By the middle ages, the jewellery industry was well established in London. To prevent forgery, The Goldsmith’s Company established the first Assay Office in the fourteenth century, whereby jewellers were bound to have the quality of their pieces assessed at Goldsmiths’ Hall in a process that logically become referred to as ‘hallmarking.’ If an item was deemed to be of acceptable standard, it was stamped with a leopard (to this day the symbol of the London Assay Office). If it were found to be substandard it would be forfeited to the royal treasury, as both an incentive to produce good quality material and as what we might term a ‘stealth’ tax in modern parlance. A fascinating exhibition of surviving medieval jewellery can be viewed at London’s Victoria and Albert Museum. Hatton Garden owes its association with the jewellery trade to the 1666 Great Fire of London, which swept through Cheapside, the previous jewellery centre, effectively putting it out of action. The neo-Gothic and Romanticist trends of the Victorian and Edwardian eras greatly influenced the development of Hatton Garden in the nineteenth and early twentieth century. Jewellers of this era often looked back the middle ages for inspiration. Intriguingly in the twenty-first century we are starting to see things turn full circle, as many modern customers are looking back to both the Art Deco era and that of the Victorian age for inspiration in their designs.

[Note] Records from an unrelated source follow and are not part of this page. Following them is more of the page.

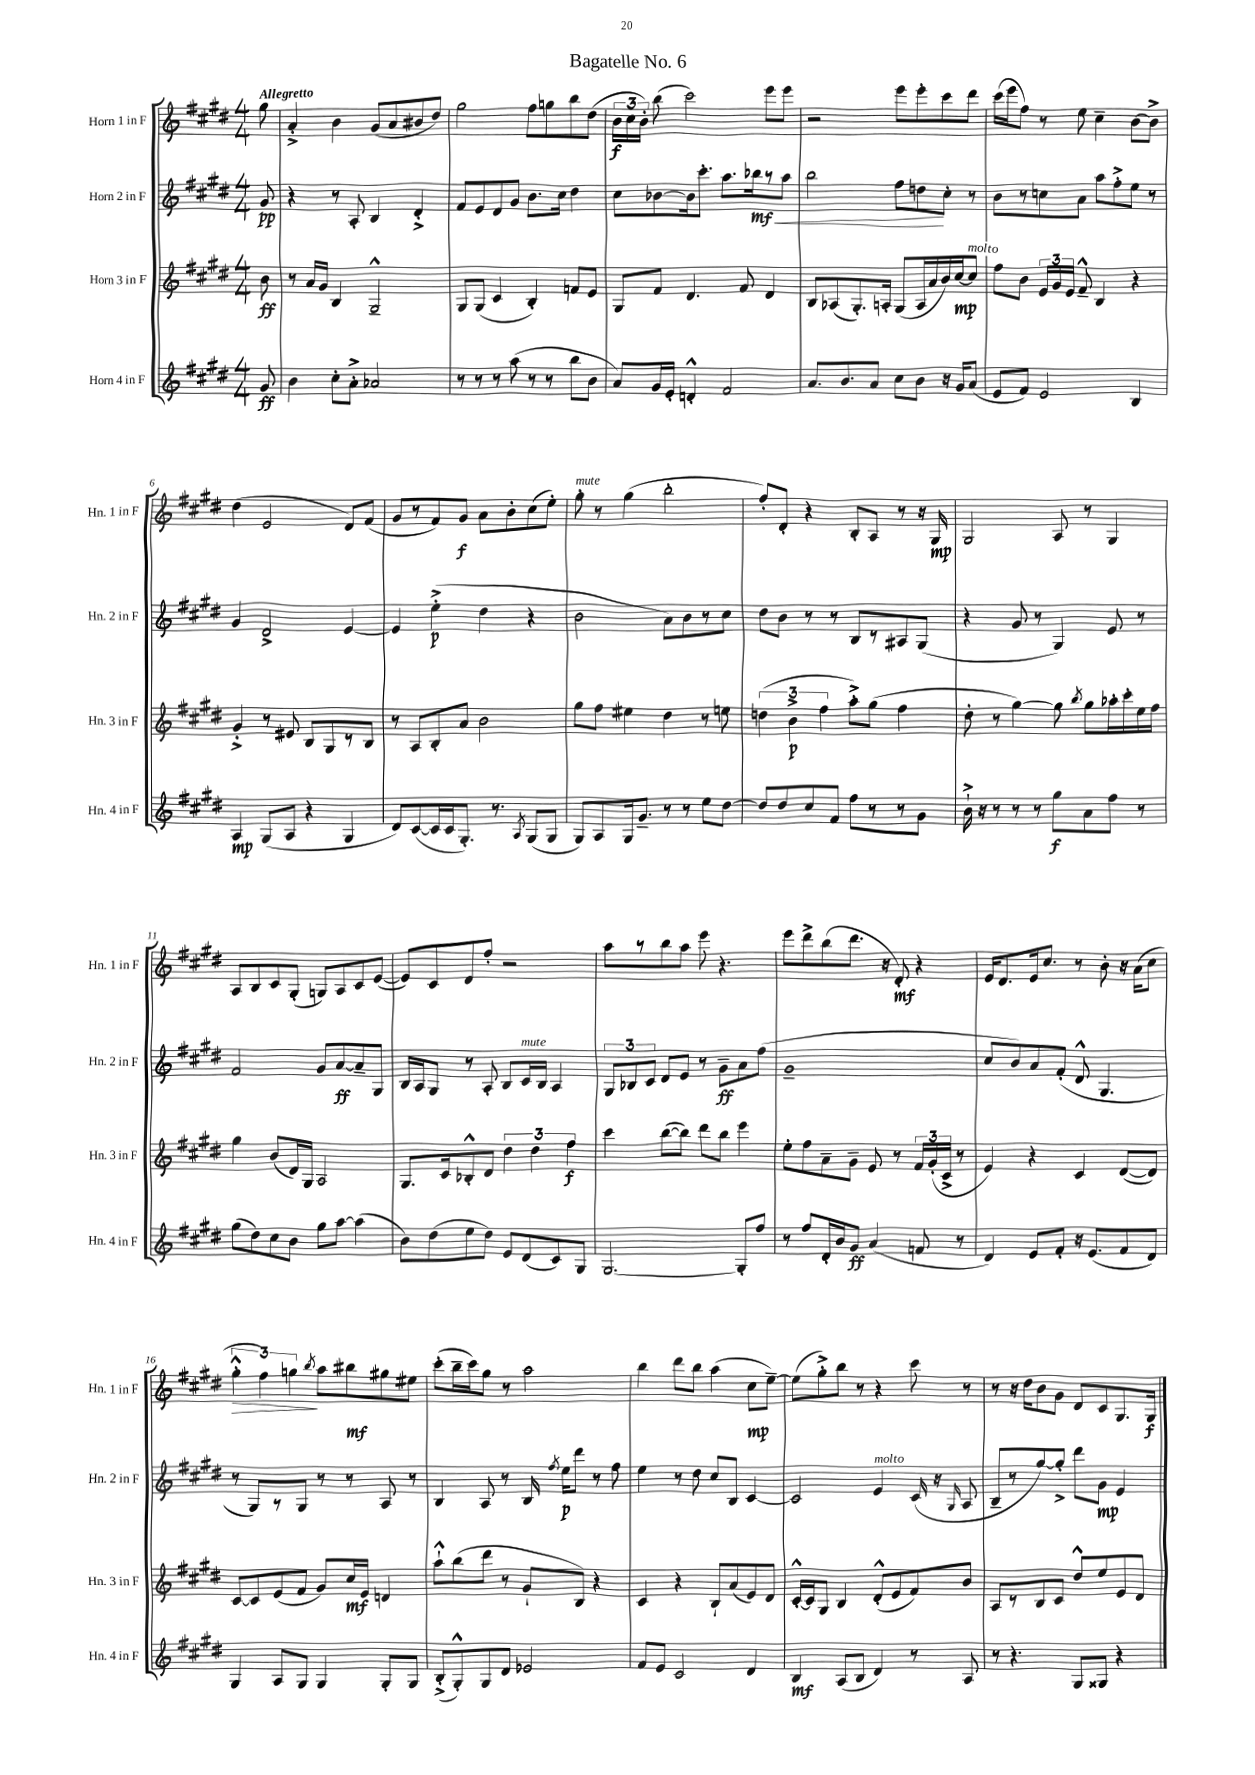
\header { title = "Bagatelle No. 6" }
<<
\new StaffGroup <<
\new Staff = "s0" \with { instrumentName = "Horn 1 in F" shortInstrumentName = "Hn. 1 in F" } {
    \clef treble \key e \major \numericTimeSignature \time 4/4 \partial 8 \tempo "Allegretto"
    \autoBeamOff gis''8 |
    a'4-.-> b'4 gis'8[( a'8 bis'8 dis''8]) |
    gis''2 fis''8[ g''8 b''8 dis''8]( |
    \tuplet 3/2 { b'16[\f cis''16 b'16]-.) } b''8( cis'''2) e'''8[ e'''8] |
    r2 e'''8[ e'''8-. cis'''8 dis'''8] |
    cis'''16[( e'''16 fis''8]) r8 e''8 cis''4-- b'8[~ b'8]-> |
    dis''4( e'2 dis'8[) fis'8]( |
    gis'8[ r8 fis'8) gis'8]\f a'8[ b'8-. cis''8( e''8]-.) |
    gis''8-.^\markup { \italic "mute" } r8 gis''4( b''2-. |
    fis''8[-.) dis'8]-. r4 b8[-. a8] r8 r16 gis16\mp |
    gis2 a8 r8 gis4 |
    a8[ b8 cis'8 gis8]-.( g8[) a8 cis'8 e'8]~( |
    e'8[) cis'8 dis'8 fis''8]-. r2 |
    a''8[ r8 b''8 a''8] e'''8 r4. |
    e'''8[ dis'''8-> b''8( dis'''8.] r16 dis'8-.\mf) r4 |
    e'16[ dis'8. e'16 cis''8.] r8 b'8-. r16 a'16[( cis''8] |
    \tuplet 3/2 { gis''4-.-^\> fis''4) g''4\! } \acciaccatura { b''8 } a''8[ bis''8\mf gis''8 eis''8] |
    cis'''8[-.( b''16-- cis'''16) gis''8] r8 a''2 |
    b''4 dis'''8[ b''8] a''4( cis''8[\mp e''8]~--) |
    e''8[( gis''8-.->) b''8] r8 r4 cis'''8 r8 |
    r8 r16 dis''16[ b'8 gis'8] dis'8[ cis'8 gis8. gis16]\f \bar "|." |
}
\new Staff = "s1" \with { instrumentName = "Horn 2 in F" shortInstrumentName = "Hn. 2 in F" } {
    \clef treble \key e \major \numericTimeSignature \time 4/4 \partial 8
    \autoBeamOff gis'8\pp |
    r4 r8 a8-. b4 dis'4-.-> |
    fis'8[ e'8 dis'8 gis'8] b'8.[ cis''16] dis''4 |
    cis''8[ bes'8~ bes'16 cis'''8.]-. a''8.[ bes''16\mf\< r8 a''8] |
    b''2 fis''8[ d''8\! cis''8]-. r8 |
    b'8[ r8 c''8 a'8] a''8[ fis''8-.-> e''8] r8 |
    gis'4 dis'2-> e'4~ |
    e'4 e''4-.->\p( dis''4 r4 |
    b'2 a'8[) b'8 r8 cis''8] |
    dis''8[ b'8] r8 r8 b8[ r8 ais8 gis8]( |
    r4 gis'8 r8 gis4) e'8 r8 |
    fis'2 gis'8[ a'8~\ff a'8-- gis8] |
    b16[ a16 gis8] r8 a8-. b8[ cis'16^\markup { \italic "mute" } b16] a4 |
    \tuplet 3/2 { gis8[ bes8 cis'8] } dis'8[ e'8] r8 gis'8[--\ff a'8 fis''8]( |
    gis'1-- |
    cis''8[ b'8) a'8 fis'8]-.( dis'8-^ gis4. |
    r8 gis8[) r8 gis8] r8 r8 a8 r8 |
    b4 a8 r8 b16 \acciaccatura { fis''8 } e''16[\p dis'''8] r8 fis''8 |
    e''4 r8 dis''8 cis''8[ b8] cis'4~ |
    cis'2 e'4^\markup { \italic "molto" } cis'16( r16 \grace { gis16 } a8 |
    b8[-- r8 gis''8~) gis''8]-.-> dis'''8[ gis'8]\mp e'4 \bar "|." |
}
\new Staff = "s2" \with { instrumentName = "Horn 3 in F" shortInstrumentName = "Hn. 3 in F" } {
    \clef treble \key e \major \numericTimeSignature \time 4/4 \partial 8
    \autoBeamOff b'8\ff |
    r8 a'16[ gis'16] b4 gis2---^ |
    gis8[ gis8]( cis'4 b4-.) f'8[ e'8] |
    gis8[ fis'8] dis'4. fis'8 dis'4 |
    b8[ aes8( gis8.-.) a16]-. gis8[( a16 a'16 b'16) cis''16~\mp cis''8]^\markup { \italic "molto" } |
    fis''8[ b'8] \tuplet 3/2 { e'16[ gis'16 e'16] } fis'8---^ b4 r4 |
    gis'4-.-> r8 eis'8 b8[ gis8 r8 b8] |
    r8 a8[ b8-. a'8] b'2 |
    gis''8[ fis''8] eis''4 dis''4 r8 e''8 |
    \tuplet 3/2 { d''4( b'4->\p fis''4 } a''8[-.->) gis''8]( fis''4 |
    dis''8-. r8 gis''4~) gis''8 \acciaccatura { b''8 } gis''8[ aes''16-. cis'''16-. e''16 fis''16] |
    gis''4 b'8[( dis'16) gis16] a2 |
    gis8.[ cis'16 bes8-.-^ dis'8] \tuplet 3/2 { dis''4 dis''4 fis''4\f } |
    cis'''4 b''8[~( b''8]) dis'''8[ b''8] e'''4 |
    e''8[-. fis''8 a'8-- gis'8]-- e'8 r8 \tuplet 3/2 { fis'16[ gis'16-.( cis'16]-> } r8 |
    e'4) r4 cis'4 dis'8[~( dis'8]) |
    cis'8[~ cis'8 e'8( fis'8] gis'8[) cis''16\mf e'16] d'4 |
    a''8[-!-^ b''8( dis'''8] r8 gis'8[-! b8]) r4 |
    cis'4 r4 b8[-! a'8( e'8) dis'8] |
    cis'16[~-.-^ cis'16 gis8] b4 dis'8[-.-^( e'8 fis'8) b'8] |
    a8[ r8 b8 cis'8] dis''8[-^ e''8 e'8 dis'8] \bar "|." |
}
\new Staff = "s3" \with { instrumentName = "Horn 4 in F" shortInstrumentName = "Hn. 4 in F" } {
    \clef treble \key e \major \numericTimeSignature \time 4/4 \partial 8
    \autoBeamOff gis'8\ff |
    b'4 cis''8[-. a'8]-.-> aes'2 |
    r8 r8 r8 a''8( r8 r8 b''8[ b'8] |
    a'8[) gis'16 e'16]-. d'4-.-^ fis'2 |
    a'8.[ b'8. a'8] cis''8[ b'8] r16 gis'16[ a'8]( |
    e'8[ fis'8]) e'2 b4 |
    a4\mp gis8[( a8] r4 gis4 |
    dis'8[) cis'8~( cis'16 cis'16 gis8.]-.) r8. \acciaccatura { a8 } gis8[( gis8] |
    gis8[) a8 gis16 gis'8.]-- r8 r8 e''8[ dis''8]~ |
    dis''8[ dis''8 cis''8 fis'8] fis''8[ r8 r8 gis'8] |
    b'16-!-> r16 r8 r8 r8 gis''8[\f a'8 fis''8] r8 |
    gis''8[( dis''8) cis''8 b'8] gis''8[ a''8]~ a''4( |
    b'8[) dis''8( e''8 dis''8]) e'8[ dis'8( cis'8) gis8] |
    gis2.~ gis8[-. fis''8] |
    r8 fis''8[ dis'16-. b'16 gis'8]\ff a'4( f'8 r8 |
    dis'4) e'8[ fis'8]-. r16 e'8.[( fis'8 dis'8]) |
    gis4 a8[ gis8] gis4 gis8[-. gis8] |
    b8[-.->( gis8-.-^) gis8 dis'8] ees'2 |
    fis'8[ e'8] cis'2 dis'4 |
    b4\mf a8[( b8] dis'4) r8 a8 |
    r8 r4. gis8[ gisis8] r4 \bar "|." |
}
>>
>>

Following the death of Prince Albert in 1861, Queen Victoria embarked on four decades of mourning until her own death in 1901. This pervaded all aspects of British society and even influenced the jewellery industry, where black stones, such as jet, became increasingly popular. Despite the Industrial Revolution, which gripped nearly all sectors of the British economy in the nineteenth century, Hatton Garden remained, and still remains, a remarkably artisanal patchwork of small jewellers, craftsmen, and workshops. Following the devastating First World War, the 1920s and 1930s saw the rise of the clean and crisp geometric shapes of the Art Deco period, which began to displace those of the Art Nouveau (circa 1890-1910) era. Given the geometry of Art Deco designs, certain gemstone shapes, including Asscher, baguette, emerald and step-cuts, loaned themselves to it more than others. Hatton Garden received a real boost in the late nineteenth century when De Beers opened the their headquarters there and for over a century it remained the main centre at which they sorted the stones produced in their vast diamond mining complexes is Kimberley, South Africa. During the Second World War a number of Jewish emigres settled in London and many brought with them diamond cutting, polishing and trading skills, which lead to the founding of the London Diamond Bourse in 1940. In more recent years, Hatton Garden has diversified and now features co-working spaces, web development businesses, and a whole host of other enterprises, alongside that of its traditional, centuries old, jewellery and gemstone trade.